Attempt 1: Proof by contradiction
1/ By definition of diameter:
$$\operatorname{diam}(A) = \sup\{\operatorname{dist}(a,b) \mid a,b \in A\}$$
$$\operatorname{diam}(B) = \sup\{\operatorname{dist}(c,d) \mid c,d \in B\}$$
2/ Suppose $\operatorname{diam}(A) > \operatorname{diam}(B)$,
then I claim there is a $(x,y)$ [where $x,y \in A$] s.t. $\operatorname{dist}(x,y) > \sup\{\operatorname{dist}(c,d) \mid c,d \in B\}$.
Thus, I claim we get a contradiction to the fact that $A$ is strictly contained in $B$.
But… is this idea OK?
Attempt 2: Direct proof
Since $A \subset B$ and $B$ is bounded
$$\implies \sup(A) \leq \sup(B) \quad\text{and}\quad \inf(A) \leq inf(B)$$
Thus, if I take the distance, the "biggest" distance of $A$ should be the distance between $\sup(A)$ and $\inf(A)$, which I claim is less than or equal to distance between $\sup(B)$ and $\inf(B)$. Thus $\operatorname{dist}(A) \leq \operatorname{dist}(B)$.

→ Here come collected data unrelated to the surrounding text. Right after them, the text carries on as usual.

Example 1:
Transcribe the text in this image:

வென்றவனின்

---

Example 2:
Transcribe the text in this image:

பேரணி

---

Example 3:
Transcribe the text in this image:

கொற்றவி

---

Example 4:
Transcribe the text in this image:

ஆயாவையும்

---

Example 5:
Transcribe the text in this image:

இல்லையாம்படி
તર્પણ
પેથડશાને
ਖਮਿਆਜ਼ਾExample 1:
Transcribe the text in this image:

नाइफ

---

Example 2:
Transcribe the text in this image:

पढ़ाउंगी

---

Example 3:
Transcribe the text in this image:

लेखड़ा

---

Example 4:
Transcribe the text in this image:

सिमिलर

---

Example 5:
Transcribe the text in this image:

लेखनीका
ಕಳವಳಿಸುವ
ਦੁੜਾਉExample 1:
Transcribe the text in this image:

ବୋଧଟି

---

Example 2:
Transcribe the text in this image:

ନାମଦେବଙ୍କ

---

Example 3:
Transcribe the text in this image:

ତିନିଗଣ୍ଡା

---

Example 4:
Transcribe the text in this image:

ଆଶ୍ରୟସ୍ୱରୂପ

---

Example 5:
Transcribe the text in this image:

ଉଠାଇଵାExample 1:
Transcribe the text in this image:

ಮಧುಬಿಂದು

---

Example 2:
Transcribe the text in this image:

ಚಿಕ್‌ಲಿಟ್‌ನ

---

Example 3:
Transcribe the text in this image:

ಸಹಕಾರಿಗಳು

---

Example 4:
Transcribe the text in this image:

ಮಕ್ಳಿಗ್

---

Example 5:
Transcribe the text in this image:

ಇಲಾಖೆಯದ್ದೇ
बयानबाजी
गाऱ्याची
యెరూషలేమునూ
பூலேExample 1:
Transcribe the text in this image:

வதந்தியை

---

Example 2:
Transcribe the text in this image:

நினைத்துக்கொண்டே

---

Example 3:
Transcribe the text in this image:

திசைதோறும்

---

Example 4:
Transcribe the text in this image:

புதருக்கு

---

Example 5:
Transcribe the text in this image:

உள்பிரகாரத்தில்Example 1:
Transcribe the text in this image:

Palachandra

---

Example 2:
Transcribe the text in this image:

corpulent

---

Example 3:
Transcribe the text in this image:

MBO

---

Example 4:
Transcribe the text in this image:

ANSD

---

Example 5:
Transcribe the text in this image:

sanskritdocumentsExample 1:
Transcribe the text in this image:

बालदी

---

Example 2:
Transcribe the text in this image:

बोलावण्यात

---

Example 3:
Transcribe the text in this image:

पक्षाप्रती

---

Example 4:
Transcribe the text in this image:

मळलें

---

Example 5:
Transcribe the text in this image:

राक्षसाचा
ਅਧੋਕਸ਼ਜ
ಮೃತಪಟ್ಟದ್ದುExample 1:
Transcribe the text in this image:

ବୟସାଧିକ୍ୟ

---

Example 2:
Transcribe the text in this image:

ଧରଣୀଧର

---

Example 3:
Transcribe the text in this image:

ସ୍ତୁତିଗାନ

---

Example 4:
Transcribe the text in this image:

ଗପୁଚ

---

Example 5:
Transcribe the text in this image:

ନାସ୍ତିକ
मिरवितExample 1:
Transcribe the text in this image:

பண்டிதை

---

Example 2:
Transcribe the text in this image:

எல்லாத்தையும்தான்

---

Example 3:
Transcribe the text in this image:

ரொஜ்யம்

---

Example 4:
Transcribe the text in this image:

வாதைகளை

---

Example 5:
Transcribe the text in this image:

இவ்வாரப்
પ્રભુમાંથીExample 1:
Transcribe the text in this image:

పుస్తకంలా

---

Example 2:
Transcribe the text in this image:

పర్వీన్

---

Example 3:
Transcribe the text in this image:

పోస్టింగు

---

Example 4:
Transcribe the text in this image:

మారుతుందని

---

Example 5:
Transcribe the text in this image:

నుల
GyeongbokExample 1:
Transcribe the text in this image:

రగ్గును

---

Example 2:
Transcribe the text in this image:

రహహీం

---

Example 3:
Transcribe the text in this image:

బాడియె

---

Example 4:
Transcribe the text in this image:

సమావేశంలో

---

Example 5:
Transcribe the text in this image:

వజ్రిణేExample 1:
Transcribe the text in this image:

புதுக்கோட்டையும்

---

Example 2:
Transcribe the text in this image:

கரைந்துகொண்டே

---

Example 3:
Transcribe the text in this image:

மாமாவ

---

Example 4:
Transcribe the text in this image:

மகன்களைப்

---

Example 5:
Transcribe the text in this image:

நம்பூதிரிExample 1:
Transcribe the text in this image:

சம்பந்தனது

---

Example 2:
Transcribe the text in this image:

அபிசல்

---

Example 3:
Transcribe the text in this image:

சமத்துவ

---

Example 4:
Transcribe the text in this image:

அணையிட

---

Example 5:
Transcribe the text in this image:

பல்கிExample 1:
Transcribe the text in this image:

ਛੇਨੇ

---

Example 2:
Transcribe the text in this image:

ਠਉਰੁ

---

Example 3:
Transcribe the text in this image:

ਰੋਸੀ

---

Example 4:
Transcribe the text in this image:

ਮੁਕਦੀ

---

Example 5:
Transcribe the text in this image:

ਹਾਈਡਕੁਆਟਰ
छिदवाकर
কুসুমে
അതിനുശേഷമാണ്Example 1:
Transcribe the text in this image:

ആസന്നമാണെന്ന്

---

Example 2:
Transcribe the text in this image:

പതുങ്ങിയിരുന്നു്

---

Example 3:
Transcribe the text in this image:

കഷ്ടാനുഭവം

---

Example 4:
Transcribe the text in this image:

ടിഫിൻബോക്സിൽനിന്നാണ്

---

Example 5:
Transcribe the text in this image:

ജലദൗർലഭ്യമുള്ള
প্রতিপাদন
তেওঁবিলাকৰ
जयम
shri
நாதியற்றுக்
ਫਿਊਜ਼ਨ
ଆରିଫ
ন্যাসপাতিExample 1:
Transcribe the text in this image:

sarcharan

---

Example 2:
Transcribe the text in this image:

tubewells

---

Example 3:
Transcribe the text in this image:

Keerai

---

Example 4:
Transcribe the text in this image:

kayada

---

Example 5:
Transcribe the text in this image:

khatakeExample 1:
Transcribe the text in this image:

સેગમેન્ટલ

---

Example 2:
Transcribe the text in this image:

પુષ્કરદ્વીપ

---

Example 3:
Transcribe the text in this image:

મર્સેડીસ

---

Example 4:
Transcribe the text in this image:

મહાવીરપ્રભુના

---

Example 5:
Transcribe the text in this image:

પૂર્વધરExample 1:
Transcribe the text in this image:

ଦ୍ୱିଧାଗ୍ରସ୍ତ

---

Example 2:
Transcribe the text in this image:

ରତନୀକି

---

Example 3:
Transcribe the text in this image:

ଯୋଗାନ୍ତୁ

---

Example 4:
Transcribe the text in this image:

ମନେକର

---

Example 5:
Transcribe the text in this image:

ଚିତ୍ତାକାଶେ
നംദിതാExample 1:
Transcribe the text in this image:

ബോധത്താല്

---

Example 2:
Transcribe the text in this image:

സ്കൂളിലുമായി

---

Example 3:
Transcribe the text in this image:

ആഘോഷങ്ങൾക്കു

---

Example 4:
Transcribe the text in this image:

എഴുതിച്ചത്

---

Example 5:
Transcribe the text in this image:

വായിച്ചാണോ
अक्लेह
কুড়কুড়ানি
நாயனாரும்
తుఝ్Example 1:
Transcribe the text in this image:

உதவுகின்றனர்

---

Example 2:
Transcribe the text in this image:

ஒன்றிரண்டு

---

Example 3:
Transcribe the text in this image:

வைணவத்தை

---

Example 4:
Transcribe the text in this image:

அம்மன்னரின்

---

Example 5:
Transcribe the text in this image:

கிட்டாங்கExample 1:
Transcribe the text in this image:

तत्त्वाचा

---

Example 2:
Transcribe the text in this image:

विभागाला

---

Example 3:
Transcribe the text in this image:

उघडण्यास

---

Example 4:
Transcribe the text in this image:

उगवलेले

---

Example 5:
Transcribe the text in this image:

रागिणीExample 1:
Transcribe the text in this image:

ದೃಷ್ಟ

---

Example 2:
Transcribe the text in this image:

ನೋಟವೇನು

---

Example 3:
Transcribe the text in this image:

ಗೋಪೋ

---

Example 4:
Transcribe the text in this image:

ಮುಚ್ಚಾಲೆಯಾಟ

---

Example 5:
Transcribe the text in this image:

But I feel really shaky about this direct proof
Would someone please help me on this question?
Thanks in advance ^_^
Best Answer
Unfortunately the idea of $\sup A$ doesn't make sense if we're working in general $\mathbb R^n$. We don't have a total ordering in that space.
However, from its definition: $$ \text{diam}\,A=\sup\{d(x,y):x,y\in A\}\leq\sup\{d(x,y):x,y\in B\supset A\}=\text{diam}\,B. $$
The reason for this $\leq$ is because we're taking the supremum over a larger set, thus it must attain at least the same supremum.